The Necessity of Elasticity

So, would you rather your network be a bundle of static, inflexible and unsecure strings that anyone can pull at? Or a dynamic, agile and secure elastic that extends to deliver services and retracts to prevent hackers from seeing and touching it?

Automatic elasticity enables businesses to stretch their network services (contained in hyper-segments) to the edge of the network, only as required and only for the duration of a specific application session. As applications terminate (or end-point devices close down or disconnect), those networking services retract from the edge. It’s as simple as that.

Stretching and retracting virtual services in this manner, however, becomes exceedingly difficult for companies operating in a static configuration environment. This is what ultimately led to Target’s massive data breach in 2013. A port had been statically configured to the company’s HVAC system—it did not retract—allowing a hacker to physically gain access to the entire network through that segment. From there, the hacker was able to conduct IP topology and trace IP routes to find the server they wanted and get the information they were after.

In this case, the mistake Target made was that it had no sophisticated methodologies in place to authenticate an end user or device before extending its HVAC port. It remained static, exposed and vulnerable to an attack, which eventually happened.

Without end-to-end segmentation, the only way businesses can truly extend their virtual services is to manually configure each node to simulate their desired level of elasticity. In this case, each node would have to be manually configured to stretch, and then that configuration would have to be removed as soon as the service was finished being used. Just imagine how time-consuming and painstaking this process would be on a large scale. This is illogical.

The bottom line is that automatic elasticity drastically reduces network exposure, and also transforms internal productivity and collaboration. A network access port is no longer statically mapped to a given service or user. Today it can be you, tomorrow a video surveillance camera, the next day a contractor. Agility, flexibility, security all delivered! With the ability to expedite provisioning and dynamically extend services to authenticated end-users or devices, an employee working across the country can quickly gain access to a system to complete a task. If you’re running late to a meeting, you can be authorized to temporarily gain access to a printer in-office to ensure you stay on schedule. The use cases for automatic elasticity are infinite and truly game-changing for businesses today.

In the End

While some still feel comfortable operating within legacy limitations, what’s important is that you now understand current industry standards have evolved to meet today’s next-generation network demands and security needs—something that end-to-end segmentation does flawlessly.

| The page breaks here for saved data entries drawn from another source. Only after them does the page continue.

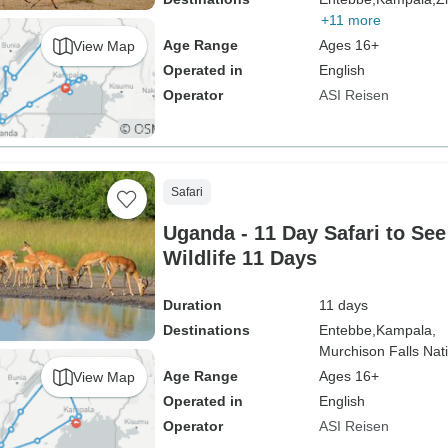
+11 more
Age Range
Ages 16+
View Map
Operated in
English
Operator
ASI Reisen
Safari
Uganda - 11 Day Safari to Se
Wildlife 11 Days
Duration
11 days
Destinations
Entebbe,
Kampala,
Murchison Falls Nati
Age Range
Ages 16+
View Map
Operated in
English
Operator
ASI Reisen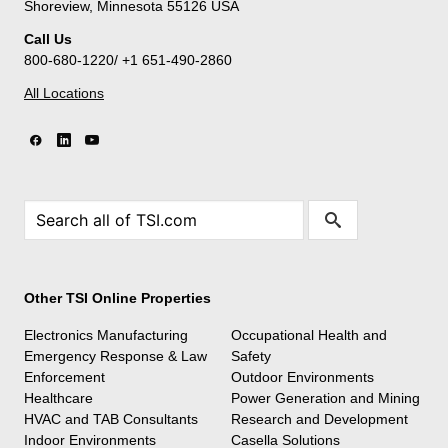
Shoreview, Minnesota 55126 USA
Call Us
800-680-1220/ +1 651-490-2860
All Locations
Other TSI Online Properties
Electronics Manufacturing
Occupational Health and
Emergency Response & Law
Safety
Enforcement
Outdoor Environments
Healthcare
Power Generation and Mining
HVAC and TAB Consultants
Research and Development
Indoor Environments
Casella Solutions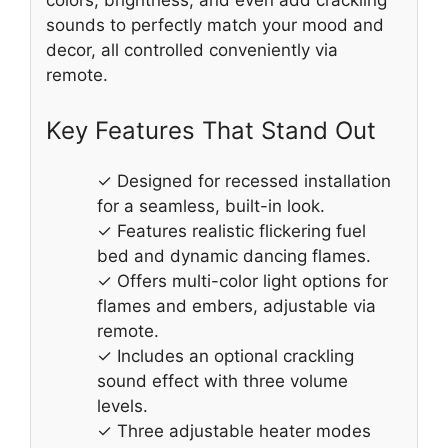
sounds to perfectly match your mood and
decor, all controlled conveniently via
remote.
Key Features That Stand Out
✓ Designed for recessed installation
for a seamless, built-in look.
✓ Features realistic flickering fuel
bed and dynamic dancing flames.
✓ Offers multi-color light options for
flames and embers, adjustable via
remote.
✓ Includes an optional crackling
sound effect with three volume
levels.
✓ Three adjustable heater modes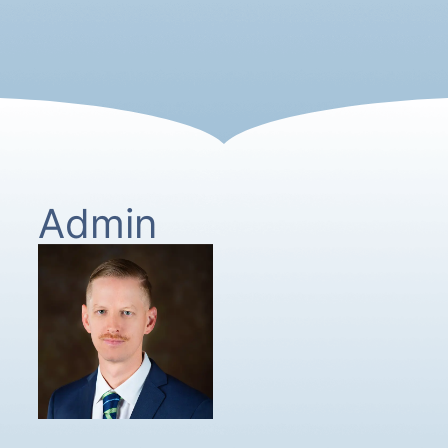
Admin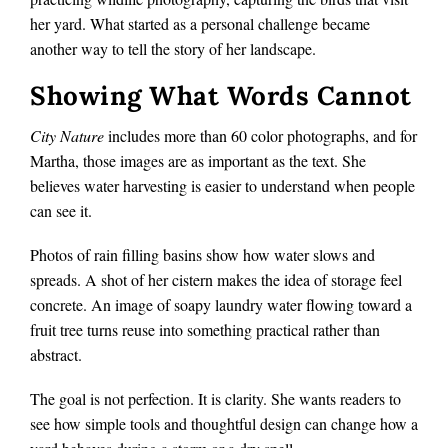
her yard. What started as a personal challenge became
another way to tell the story of her landscape.
Showing What Words Cannot
City Nature
includes more than 60 color photographs, and for
Martha, those images are as important as the text. She
believes water harvesting is easier to understand when people
can see it.
Photos of rain filling basins show how water slows and
spreads. A shot of her cistern makes the idea of storage feel
concrete. An image of soapy laundry water flowing toward a
fruit tree turns reuse into something practical rather than
abstract.
The goal is not perfection. It is clarity. She wants readers to
see how simple tools and thoughtful design can change how a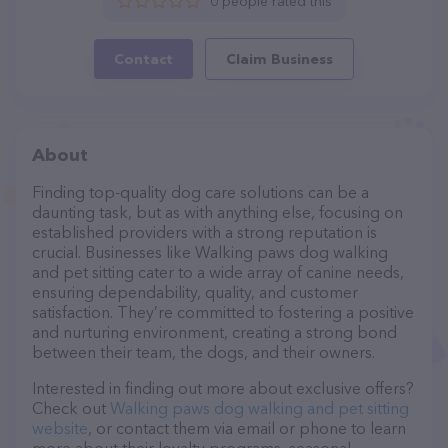
0 people rated this
Contact
Claim Business
About
Finding top-quality dog care solutions can be a
daunting task, but as with anything else, focusing on
established providers with a strong reputation is
crucial. Businesses like Walking paws dog walking
and pet sitting cater to a wide array of canine needs,
ensuring dependability, quality, and customer
satisfaction. They’re committed to fostering a positive
and nurturing environment, creating a strong bond
between their team, the dogs, and their owners.
Interested in finding out more about exclusive offers?
Check out
Walking paws dog walking and pet sitting
website
, or contact them via email or phone to learn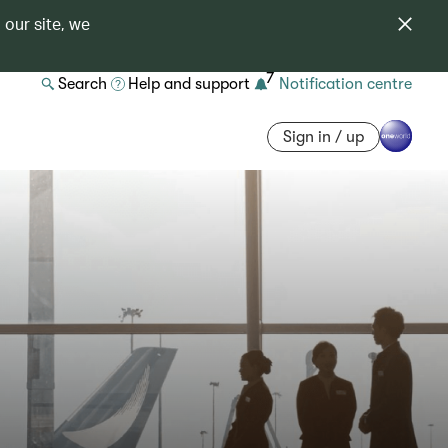
 our site, we
7
Search
Help and support
Notification centre
Sign in / up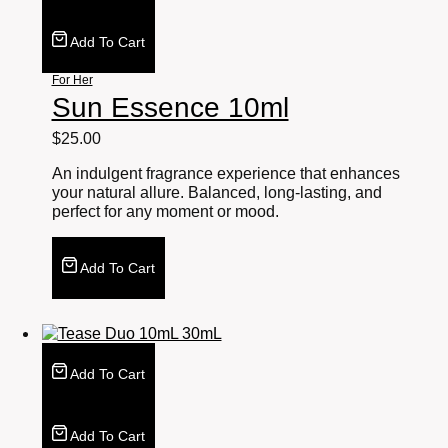
Add To Cart
For Her
Sun Essence 10ml
$
25.00
An indulgent fragrance experience that enhances
your natural allure. Balanced, long-lasting, and
perfect for any moment or mood.
Add To Cart
Add To Cart
Add To Cart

We’re excited to be able to help companies finally deploy end-to-end segmentation without resource-intensive or costly roadblocks. An end-to-end segmentation solution built on hyper-segmentation, native stealth and automatic elasticity is key. To succeed, you need all three of these complementary capabilities. All three share the common goal of maximizing network security. However, they contribute towards this goal in distinctly different yet necessary ways to substantially reduce your business risk exposure with the ever increasing cyber security threats we see and hear about globally.